Each fall in our church we've started using the Season of Creation Lectionary which gives us five Sundays with themes about our relationship with the world around us. It was started in Australia, which explains why we are engaging creation at the harvest end of our summer - it's coming into spring down there. But that's not a bad thing. We're surrounded by the beauty of creation in it's abundance, rather than the expectation of it.
So this week, as we enter September and some return to school, some to work and some just to the routine of the fall season, we are diving into the Ocean. The gospel story is Luke's account of the calling of the first disciples, fishermen that Jesus meets by the Sea of Galilee. "'Do not be afraid; from now on you will be catching people.' When they had brought their boats to shore, they left everything and followed him" (Luke 5:10-11).
Except they didn't leave "everything." That's why the story is so deep in meaning (pun intended). They were still fishermen, casting their nets out into the deep sea. That skill they bring with them. What they leave behind is the physical "stuff," their boats and nets. And families, too. It's just that now they're fishing in a sea of life, not water.
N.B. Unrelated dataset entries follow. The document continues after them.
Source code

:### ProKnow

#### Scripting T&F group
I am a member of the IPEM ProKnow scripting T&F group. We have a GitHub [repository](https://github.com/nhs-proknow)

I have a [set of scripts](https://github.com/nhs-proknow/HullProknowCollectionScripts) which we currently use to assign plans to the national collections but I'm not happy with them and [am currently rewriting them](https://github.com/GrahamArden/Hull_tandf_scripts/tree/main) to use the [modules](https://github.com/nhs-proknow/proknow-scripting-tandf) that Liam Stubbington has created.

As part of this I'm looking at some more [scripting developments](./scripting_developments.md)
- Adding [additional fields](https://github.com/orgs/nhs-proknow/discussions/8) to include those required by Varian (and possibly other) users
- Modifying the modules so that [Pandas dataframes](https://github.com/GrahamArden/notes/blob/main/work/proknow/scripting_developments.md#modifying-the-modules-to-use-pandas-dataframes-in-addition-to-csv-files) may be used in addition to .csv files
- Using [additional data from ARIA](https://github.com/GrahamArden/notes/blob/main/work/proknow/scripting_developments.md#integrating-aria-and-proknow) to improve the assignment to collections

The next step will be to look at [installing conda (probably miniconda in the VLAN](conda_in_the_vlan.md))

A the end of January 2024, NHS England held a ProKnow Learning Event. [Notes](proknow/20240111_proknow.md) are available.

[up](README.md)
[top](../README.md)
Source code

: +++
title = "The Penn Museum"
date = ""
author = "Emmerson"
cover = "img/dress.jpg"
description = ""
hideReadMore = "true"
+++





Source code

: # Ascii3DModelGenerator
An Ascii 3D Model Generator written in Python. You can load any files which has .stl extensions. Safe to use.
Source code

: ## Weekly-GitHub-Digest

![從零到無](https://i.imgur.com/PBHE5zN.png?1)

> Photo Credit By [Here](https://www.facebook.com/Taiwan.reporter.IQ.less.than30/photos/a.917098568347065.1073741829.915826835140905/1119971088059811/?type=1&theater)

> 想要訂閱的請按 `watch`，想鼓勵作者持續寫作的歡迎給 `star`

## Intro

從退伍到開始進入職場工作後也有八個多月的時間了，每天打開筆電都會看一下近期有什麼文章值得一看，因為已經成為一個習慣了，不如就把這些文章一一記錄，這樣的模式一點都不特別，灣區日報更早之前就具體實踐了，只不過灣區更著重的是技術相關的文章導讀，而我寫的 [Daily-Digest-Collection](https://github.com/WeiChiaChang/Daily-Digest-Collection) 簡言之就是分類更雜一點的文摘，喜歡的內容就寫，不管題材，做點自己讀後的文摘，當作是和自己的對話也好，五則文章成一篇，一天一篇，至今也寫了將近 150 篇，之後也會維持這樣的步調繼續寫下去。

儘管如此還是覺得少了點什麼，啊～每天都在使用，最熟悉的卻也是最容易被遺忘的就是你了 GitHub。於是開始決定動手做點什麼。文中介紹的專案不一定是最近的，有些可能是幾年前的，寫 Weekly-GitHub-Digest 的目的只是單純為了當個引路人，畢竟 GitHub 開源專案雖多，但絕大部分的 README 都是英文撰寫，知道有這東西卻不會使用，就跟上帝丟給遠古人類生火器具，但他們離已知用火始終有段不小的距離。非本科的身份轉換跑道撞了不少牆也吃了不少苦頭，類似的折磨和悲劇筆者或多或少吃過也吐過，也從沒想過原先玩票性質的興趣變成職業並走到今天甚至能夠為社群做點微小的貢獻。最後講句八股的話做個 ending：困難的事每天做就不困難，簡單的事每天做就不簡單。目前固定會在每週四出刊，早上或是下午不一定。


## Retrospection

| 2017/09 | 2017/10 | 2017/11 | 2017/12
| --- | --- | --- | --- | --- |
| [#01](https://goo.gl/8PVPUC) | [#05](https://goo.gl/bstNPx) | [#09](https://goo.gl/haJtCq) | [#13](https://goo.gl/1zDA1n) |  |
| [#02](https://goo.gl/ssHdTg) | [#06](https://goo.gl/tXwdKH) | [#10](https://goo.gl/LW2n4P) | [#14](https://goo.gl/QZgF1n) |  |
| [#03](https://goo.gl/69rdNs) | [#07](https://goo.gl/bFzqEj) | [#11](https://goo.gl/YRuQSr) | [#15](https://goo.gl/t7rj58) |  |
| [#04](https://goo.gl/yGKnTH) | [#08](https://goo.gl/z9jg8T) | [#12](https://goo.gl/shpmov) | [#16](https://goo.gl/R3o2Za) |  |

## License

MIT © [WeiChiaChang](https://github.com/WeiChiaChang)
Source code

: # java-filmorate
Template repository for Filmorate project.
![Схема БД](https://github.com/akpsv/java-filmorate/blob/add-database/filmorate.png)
Okay, that's a huge change, but the metaphor is still beautifully simple and appropriate. It should also call us to wonder , though, at the risk that is always present in following Jesus. Not what we might be leaving behind, but what we might be sailing into. Just as he did the disciples, Jesus calls us to dive deep into a sea that's unfamiliar to us.
But it's a sea that's full of great mysteries and wonders. That's why it's such a great story to begin a period of reflection about our relationship with the world around us. Dive in, Jesus says, the water's fine.
And it is. And abundantly blessed by Jesus. When he first comes to the seashore in Luke's story, the fishermen had been having a bad day. They'd caught nothing. Jesus, after preaching from one of the boats, tells them to "put out into the deep water and let down your nets for a catch" (Luke 5:4). They do, and suddenly there are so many fish they need help to bring them in.
If we are willing to go into the deep water with Jesus, we, too, will find an abundance where we previously found little. That's the risk - and promise - to which Jesus calls us.
What a great time of year to reflect on that. For some, we go back to familiar things and familiar places. Yet, we still go forward to new experiences. For others, new places and new experiences might mean the only truly familiar thing is ourselves. In every case, Jesus calls us to go deep, to experience the richness of life - challenge and opportunity, mystery and wonder - trusting that God goes there with us.
So take a deep breath and dive in. Go deep. Jesus is with you.